At the beginning of each year, a manufacturer must decide whether to continue to operate an aging physical asset or replace it with a new one. An asset that is $a$ years old yields a profit contribution $p(a)$ up to $n$ years, at which point the asset becomes unsafe and must be replaced by law. The cost of a new asset is $c$. What replacement policy maximizes profits?
This is an infinite horizon, deterministic model with time $t$ measured in years.
from demos.setup import np, plt, demo
from compecon import DDPmodel
%matplotlib inline
Assume a maximum asset age of 5 years, asset replacement cost $c = 75$, and annual discount factor $\delta = 0.9$.
maxage = 5
repcost = 75
delta = 0.9
The state variable $a \in \{1, 2, 3, \dots, n\}$ is the age of the asset in years.

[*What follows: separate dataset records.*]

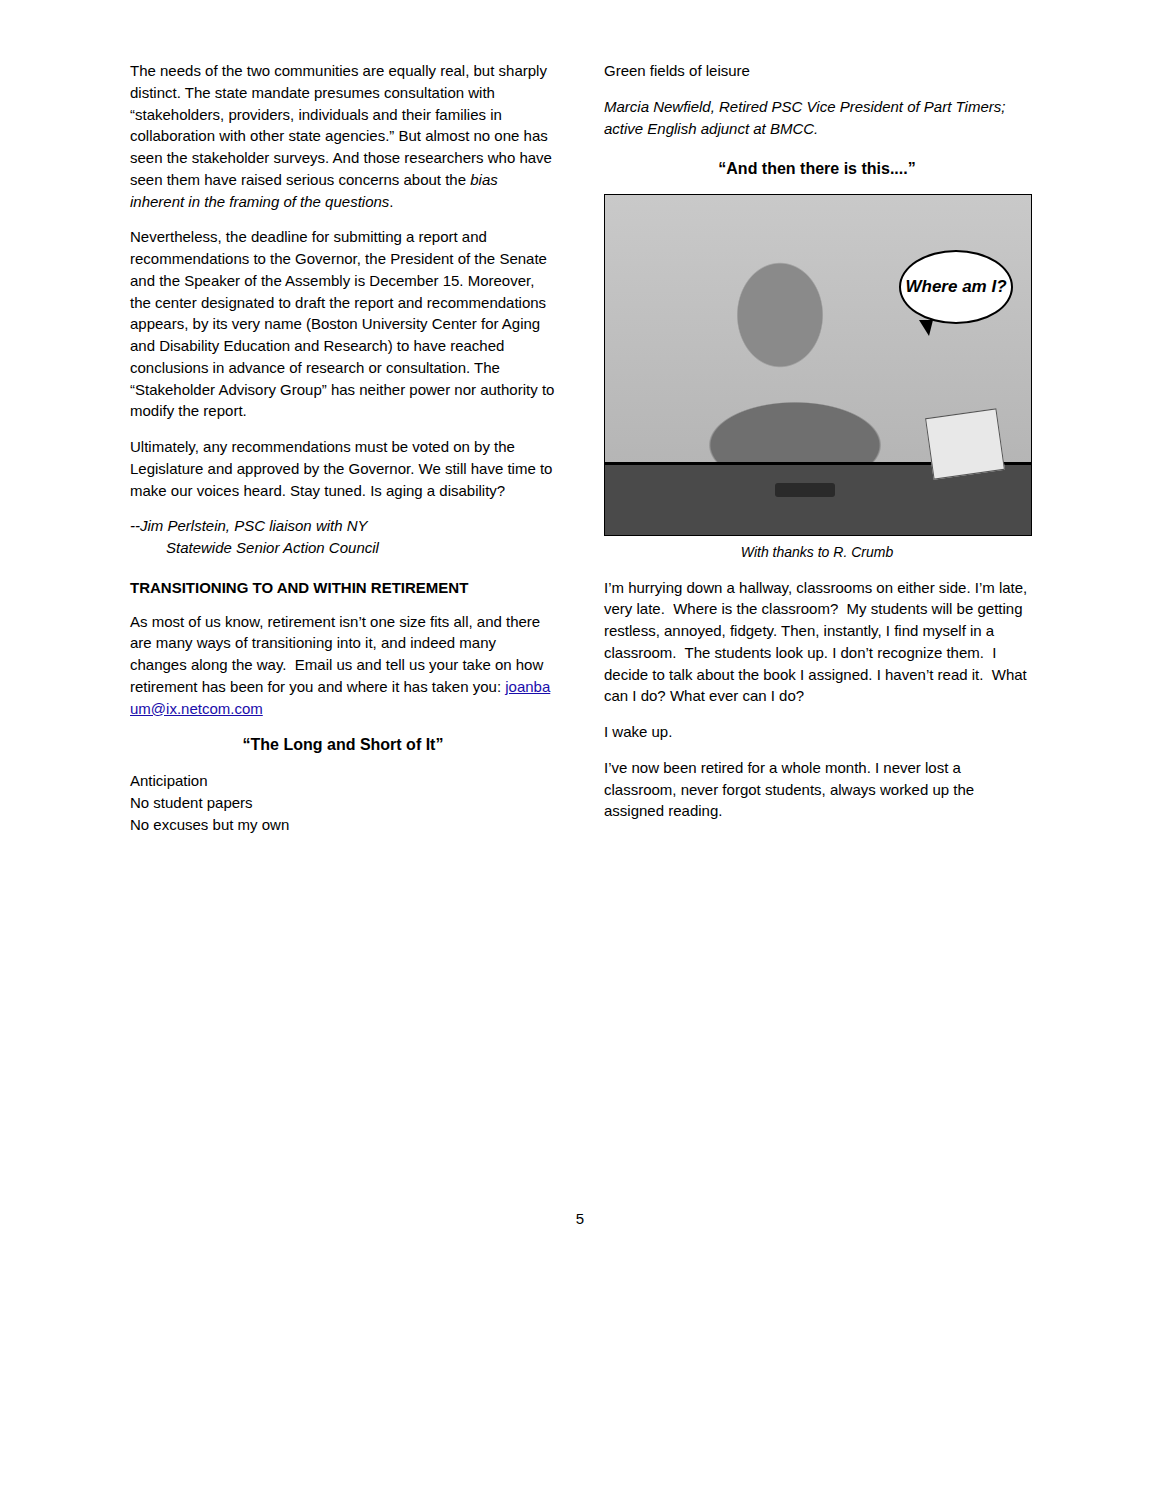The needs of the two communities are equally real, but sharply distinct. The state mandate presumes consultation with “stakeholders, providers, individuals and their families in collaboration with other state agencies.” But almost no one has seen the stakeholder surveys. And those researchers who have seen them have raised serious concerns about the bias inherent in the framing of the questions.
Nevertheless, the deadline for submitting a report and recommendations to the Governor, the President of the Senate and the Speaker of the Assembly is December 15. Moreover, the center designated to draft the report and recommendations appears, by its very name (Boston University Center for Aging and Disability Education and Research) to have reached conclusions in advance of research or consultation. The “Stakeholder Advisory Group” has neither power nor authority to modify the report.
Ultimately, any recommendations must be voted on by the Legislature and approved by the Governor. We still have time to make our voices heard. Stay tuned. Is aging a disability?
--Jim Perlstein, PSC liaison with NY Statewide Senior Action Council
Transitioning to and within retirement
As most of us know, retirement isn’t one size fits all, and there are many ways of transitioning into it, and indeed many changes along the way. Email us and tell us your take on how retirement has been for you and where it has taken you: joanbaum@ix.netcom.com
“The Long and Short of It”
Anticipation No student papers No excuses but my own Green fields of leisure
Marcia Newfield, Retired PSC Vice President of Part Timers; active English adjunct at BMCC.
“And then there is this....”
Where am I?
With thanks to R. Crumb
I’m hurrying down a hallway, classrooms on either side. I’m late, very late. Where is the classroom? My students will be getting restless, annoyed, fidgety. Then, instantly, I find myself in a classroom. The students look up. I don’t recognize them. I decide to talk about the book I assigned. I haven’t read it. What can I do? What ever can I do?
I wake up.
I’ve now been retired for a whole month. I never lost a classroom, never forgot students, always worked up the assigned reading.
5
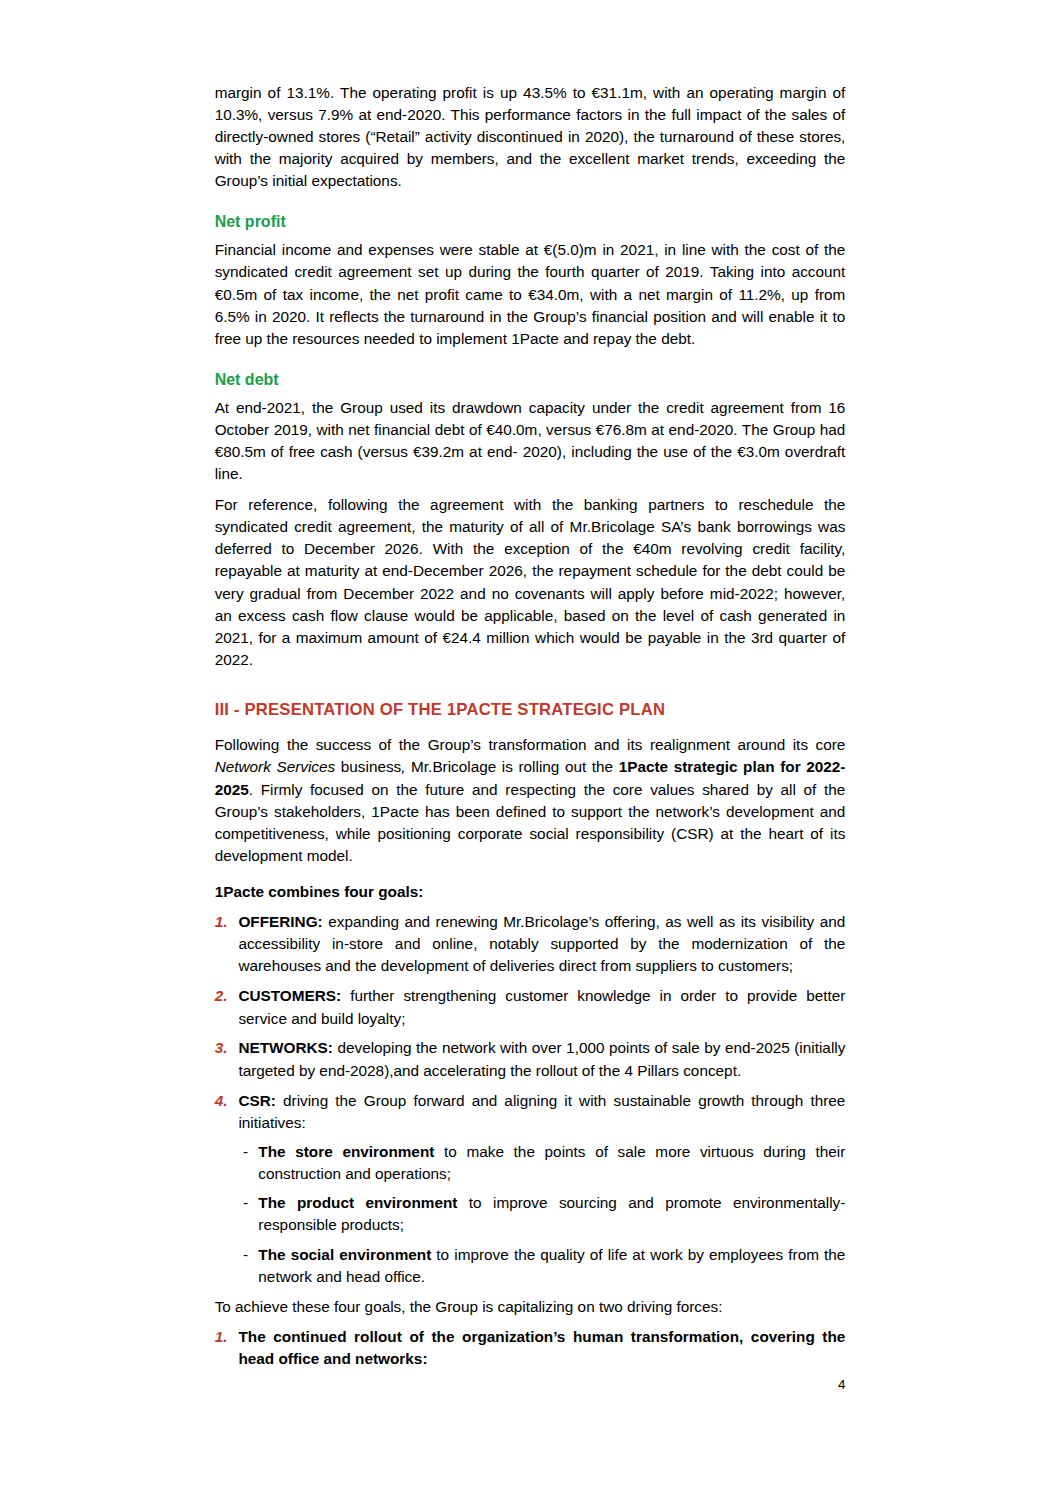margin of 13.1%. The operating profit is up 43.5% to €31.1m, with an operating margin of 10.3%, versus 7.9% at end-2020. This performance factors in the full impact of the sales of directly-owned stores (“Retail” activity discontinued in 2020), the turnaround of these stores, with the majority acquired by members, and the excellent market trends, exceeding the Group’s initial expectations.
Net profit
Financial income and expenses were stable at €(5.0)m in 2021, in line with the cost of the syndicated credit agreement set up during the fourth quarter of 2019. Taking into account €0.5m of tax income, the net profit came to €34.0m, with a net margin of 11.2%, up from 6.5% in 2020. It reflects the turnaround in the Group’s financial position and will enable it to free up the resources needed to implement 1Pacte and repay the debt.
Net debt
At end-2021, the Group used its drawdown capacity under the credit agreement from 16 October 2019, with net financial debt of €40.0m, versus €76.8m at end-2020. The Group had €80.5m of free cash (versus €39.2m at end- 2020), including the use of the €3.0m overdraft line.
For reference, following the agreement with the banking partners to reschedule the syndicated credit agreement, the maturity of all of Mr.Bricolage SA’s bank borrowings was deferred to December 2026. With the exception of the €40m revolving credit facility, repayable at maturity at end-December 2026, the repayment schedule for the debt could be very gradual from December 2022 and no covenants will apply before mid-2022; however, an excess cash flow clause would be applicable, based on the level of cash generated in 2021, for a maximum amount of €24.4 million which would be payable in the 3rd quarter of 2022.
III - PRESENTATION OF THE 1PACTE STRATEGIC PLAN
Following the success of the Group’s transformation and its realignment around its core Network Services business, Mr.Bricolage is rolling out the 1Pacte strategic plan for 2022-2025. Firmly focused on the future and respecting the core values shared by all of the Group’s stakeholders, 1Pacte has been defined to support the network’s development and competitiveness, while positioning corporate social responsibility (CSR) at the heart of its development model.
1Pacte combines four goals:
OFFERING: expanding and renewing Mr.Bricolage’s offering, as well as its visibility and accessibility in-store and online, notably supported by the modernization of the warehouses and the development of deliveries direct from suppliers to customers;
CUSTOMERS: further strengthening customer knowledge in order to provide better service and build loyalty;
NETWORKS: developing the network with over 1,000 points of sale by end-2025 (initially targeted by end-2028),and accelerating the rollout of the 4 Pillars concept.
CSR: driving the Group forward and aligning it with sustainable growth through three initiatives:
The store environment to make the points of sale more virtuous during their construction and operations;
The product environment to improve sourcing and promote environmentally-responsible products;
The social environment to improve the quality of life at work by employees from the network and head office.
To achieve these four goals, the Group is capitalizing on two driving forces:
The continued rollout of the organization’s human transformation, covering the head office and networks:
4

S = np.arange(1, 1 + maxage) # machine age
n = S.size # number of states
The action variable $x \in \{\text{keep, replace}\}$ is the hold-replacement decision.
X = ['keep', 'replace'] # list of actions
m = len(X) # number of actions
The reward function is \begin{equation} f(a, x) = \begin{cases} p(a), &x = \text{keep} \ p(0) - c, &x = \text{replace} \end{cases} \end{equation}
Assuming a profit contribution $p(a) = 50 − 2.5a − 2.5a^2$ that is a function of the asset age $a$ in years:
f = np.zeros((m, n))
f[0] = 50 - 2.5 * S - 2.5 * S ** 2
f[1] = 50 - repcost
f[0, -1] = -np.inf
The state transition function is \begin{equation} g(a, x) = \begin{cases} a + 1, &x = \text{keep} \ 1, &x = \text{replace} \end{cases} \end{equation}
g = np.zeros_like(f)
g[0] = np.arange(1, n + 1)
g[0, -1] = n - 1 # adjust last state so it doesn't go out of bounds
The value of an asset of age a satisfies the Bellman equation \begin{equation} V(a) = \max{p(a) + \delta V(a + 1),\quad p(0) − c + \delta V(1)} \end{equation}
where we set $p(n) = -\infty$ to enforce replacement of an asset of age $n$. The Bellman equation asserts that if the manufacturer keeps an asset of age $a$, he earns $p(a)$ over the coming year and begins the subsequent year with an asset that is one year older and worth $V(a+1)$; if he replaces the asset, however, he starts the year with a new asset, earns $p(0)−c$ over the year, and begins the subsequent year with an asset that is one year old and worth $V(1)$. Actually, our language is a little loose here. The value $V(a)$ measures not only the current and future net earnings of an asset of age $a$, but also the net earnings of all future assets that replace it.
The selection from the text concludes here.